‘Cry if you need to, it doesn’t make you any less of a man’.
These words my grandad spoke to me in a time of crisis in my life always stuck with me. A truly ‘manly’ man, although perhaps unknowingly, was teaching me to allow myself to accept and engage with the way I was feeling, rather than attempt the traditional British stiff upper lip or repress the pain and sorrow I felt.
This, I think, was probably the reason I also cried whilst watching the recent Netflix drama ‘The Dig’ retelling the discovery of Anglo-Saxon remains at Sutton Hoo. Robert, the young boy in floods of tears, runs into Mr Brown, a man brought onto the estate by Robert’s mother for archaeological excavations. Mr Brown simply says to him ‘Robert, we all fail, every day...I know it’s not what you want to hear right now’, it might not sound much but the simple affirmation of his struggles from someone he respects can have a profound effect on a young man. Perhaps more than Mr Brown would ever know.
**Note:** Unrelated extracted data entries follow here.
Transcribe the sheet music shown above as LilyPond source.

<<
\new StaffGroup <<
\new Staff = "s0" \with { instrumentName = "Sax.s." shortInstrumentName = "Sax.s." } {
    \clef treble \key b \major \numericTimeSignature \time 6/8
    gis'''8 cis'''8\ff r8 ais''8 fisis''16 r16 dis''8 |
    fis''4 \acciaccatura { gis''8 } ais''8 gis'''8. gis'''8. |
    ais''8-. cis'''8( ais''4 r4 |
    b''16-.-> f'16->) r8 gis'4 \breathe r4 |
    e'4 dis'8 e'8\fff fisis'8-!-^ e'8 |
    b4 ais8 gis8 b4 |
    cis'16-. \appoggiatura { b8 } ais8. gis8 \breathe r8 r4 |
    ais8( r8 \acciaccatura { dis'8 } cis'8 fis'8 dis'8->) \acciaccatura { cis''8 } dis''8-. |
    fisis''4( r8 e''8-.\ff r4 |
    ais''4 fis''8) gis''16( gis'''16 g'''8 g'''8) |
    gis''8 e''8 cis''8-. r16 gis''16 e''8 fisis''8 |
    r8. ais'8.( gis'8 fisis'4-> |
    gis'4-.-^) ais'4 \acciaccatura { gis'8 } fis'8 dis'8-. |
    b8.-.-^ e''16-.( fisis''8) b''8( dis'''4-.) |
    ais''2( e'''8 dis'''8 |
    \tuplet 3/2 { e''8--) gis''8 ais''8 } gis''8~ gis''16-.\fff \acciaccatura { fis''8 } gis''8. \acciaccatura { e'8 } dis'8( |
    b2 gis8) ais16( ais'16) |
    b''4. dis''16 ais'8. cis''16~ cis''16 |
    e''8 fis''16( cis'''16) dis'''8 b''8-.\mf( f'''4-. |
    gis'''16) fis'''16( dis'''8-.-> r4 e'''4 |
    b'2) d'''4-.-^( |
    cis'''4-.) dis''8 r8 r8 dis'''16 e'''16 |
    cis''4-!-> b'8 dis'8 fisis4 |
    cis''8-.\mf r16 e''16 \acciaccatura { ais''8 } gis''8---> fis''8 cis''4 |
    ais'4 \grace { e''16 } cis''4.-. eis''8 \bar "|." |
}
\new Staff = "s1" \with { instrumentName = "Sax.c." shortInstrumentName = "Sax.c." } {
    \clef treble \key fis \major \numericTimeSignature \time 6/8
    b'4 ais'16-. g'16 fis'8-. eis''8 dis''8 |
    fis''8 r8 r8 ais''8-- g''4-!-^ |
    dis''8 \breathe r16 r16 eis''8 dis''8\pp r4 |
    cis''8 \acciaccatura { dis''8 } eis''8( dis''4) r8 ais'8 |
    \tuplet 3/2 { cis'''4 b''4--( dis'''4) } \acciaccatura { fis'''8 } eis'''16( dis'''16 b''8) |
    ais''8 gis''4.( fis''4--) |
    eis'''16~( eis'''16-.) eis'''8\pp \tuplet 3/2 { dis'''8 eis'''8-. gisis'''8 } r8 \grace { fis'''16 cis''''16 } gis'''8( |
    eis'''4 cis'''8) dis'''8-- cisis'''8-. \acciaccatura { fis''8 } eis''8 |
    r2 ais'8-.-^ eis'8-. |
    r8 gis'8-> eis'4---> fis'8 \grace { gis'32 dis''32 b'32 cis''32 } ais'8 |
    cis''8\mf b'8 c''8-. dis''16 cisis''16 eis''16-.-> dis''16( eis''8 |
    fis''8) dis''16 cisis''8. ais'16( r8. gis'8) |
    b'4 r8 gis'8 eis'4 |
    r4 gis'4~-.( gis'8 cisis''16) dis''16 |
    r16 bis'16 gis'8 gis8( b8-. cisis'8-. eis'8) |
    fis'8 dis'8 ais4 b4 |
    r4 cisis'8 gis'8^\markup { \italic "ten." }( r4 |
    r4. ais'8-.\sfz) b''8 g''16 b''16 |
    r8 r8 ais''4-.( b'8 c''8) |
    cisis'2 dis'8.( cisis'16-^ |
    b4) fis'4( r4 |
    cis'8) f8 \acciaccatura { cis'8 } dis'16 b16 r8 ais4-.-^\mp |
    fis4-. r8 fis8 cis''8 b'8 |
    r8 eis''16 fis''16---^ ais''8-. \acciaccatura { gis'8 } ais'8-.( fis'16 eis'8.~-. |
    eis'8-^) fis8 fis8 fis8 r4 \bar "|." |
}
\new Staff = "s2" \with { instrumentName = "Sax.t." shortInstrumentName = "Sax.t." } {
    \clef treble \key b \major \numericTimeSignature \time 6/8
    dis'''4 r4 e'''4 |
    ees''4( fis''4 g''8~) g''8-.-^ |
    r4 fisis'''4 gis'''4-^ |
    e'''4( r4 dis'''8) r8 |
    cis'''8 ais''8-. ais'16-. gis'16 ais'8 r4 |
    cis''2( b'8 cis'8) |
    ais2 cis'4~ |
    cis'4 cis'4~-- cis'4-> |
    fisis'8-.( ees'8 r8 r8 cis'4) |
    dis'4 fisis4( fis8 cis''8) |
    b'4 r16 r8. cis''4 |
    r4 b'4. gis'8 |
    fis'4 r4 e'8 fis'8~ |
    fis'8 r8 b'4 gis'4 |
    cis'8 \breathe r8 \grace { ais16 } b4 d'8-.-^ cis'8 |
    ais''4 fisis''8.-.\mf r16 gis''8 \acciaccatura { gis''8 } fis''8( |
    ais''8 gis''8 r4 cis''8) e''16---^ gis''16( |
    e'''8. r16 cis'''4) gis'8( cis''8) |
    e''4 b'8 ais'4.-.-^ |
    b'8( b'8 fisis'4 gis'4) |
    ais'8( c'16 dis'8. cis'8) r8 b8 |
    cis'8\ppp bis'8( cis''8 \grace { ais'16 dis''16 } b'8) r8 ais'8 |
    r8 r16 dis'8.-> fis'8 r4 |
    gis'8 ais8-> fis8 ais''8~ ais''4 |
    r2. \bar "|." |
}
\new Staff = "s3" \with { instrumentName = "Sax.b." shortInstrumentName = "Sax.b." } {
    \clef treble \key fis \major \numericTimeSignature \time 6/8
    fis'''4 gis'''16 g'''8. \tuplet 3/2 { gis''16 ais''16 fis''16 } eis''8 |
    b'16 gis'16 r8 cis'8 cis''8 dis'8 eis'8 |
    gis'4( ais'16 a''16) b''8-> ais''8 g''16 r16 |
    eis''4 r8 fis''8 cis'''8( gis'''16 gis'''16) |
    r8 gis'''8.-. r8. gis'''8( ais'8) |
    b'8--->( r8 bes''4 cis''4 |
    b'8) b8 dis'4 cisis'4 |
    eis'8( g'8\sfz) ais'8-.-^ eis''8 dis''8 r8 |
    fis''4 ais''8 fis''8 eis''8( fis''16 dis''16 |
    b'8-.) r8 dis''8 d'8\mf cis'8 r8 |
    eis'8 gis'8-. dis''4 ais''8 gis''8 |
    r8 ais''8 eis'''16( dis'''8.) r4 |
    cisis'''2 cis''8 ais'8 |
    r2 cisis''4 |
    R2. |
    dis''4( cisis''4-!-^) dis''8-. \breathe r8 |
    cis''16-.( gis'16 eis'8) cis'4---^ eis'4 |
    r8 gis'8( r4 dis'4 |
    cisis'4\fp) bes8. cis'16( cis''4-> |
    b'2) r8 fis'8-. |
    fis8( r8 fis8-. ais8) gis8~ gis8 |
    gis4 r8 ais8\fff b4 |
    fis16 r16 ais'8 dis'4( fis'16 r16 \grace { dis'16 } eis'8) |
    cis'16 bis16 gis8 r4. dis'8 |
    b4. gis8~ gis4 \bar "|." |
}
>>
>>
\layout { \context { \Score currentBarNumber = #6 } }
I think this is why I saw so much of my grandfather in the character of Mr Brown. Like him, my grandad was not an ‘educated’ man, he passed the 11+ but his family couldn’t afford the grammar school fees. Like Basil Brown he left school at aged 12, but equally always had a hunger to learn. He never went to university, but but he had an incredible love and knowledge of History, particularly of his home county of Herefordshire. Mr Brown was equally rejected by his peers for his lack of academic achievement, but later exclaims that he could identify a handful of soil from anywhere in Suffolk, even down to the the person who’s land it came from.
In Mr Brown, young Robert finds a role model, a man to follow and look up to. It was perhaps not the most profound or intentional father-son, mentor-disciple relationship. But the importance of solid, characterful role models for young men can never be underestimated. In fact, I’d go so far as to say that the lack of them is one of the central reasons for the crisis we find in our Church in these times.
Basil Brown, and my grandad, never taught their young protégés anything explicitly, but by their examples gave them a model of masculinity to follow. We may, as St Paul urges us, do well to take him as our example, as he took Christ (1 Cor 11:1). In so doing let us return to a sense of authentic, Catholic masculinity. Let us model to our sons a life of prayer, sacrifice, love and service of others.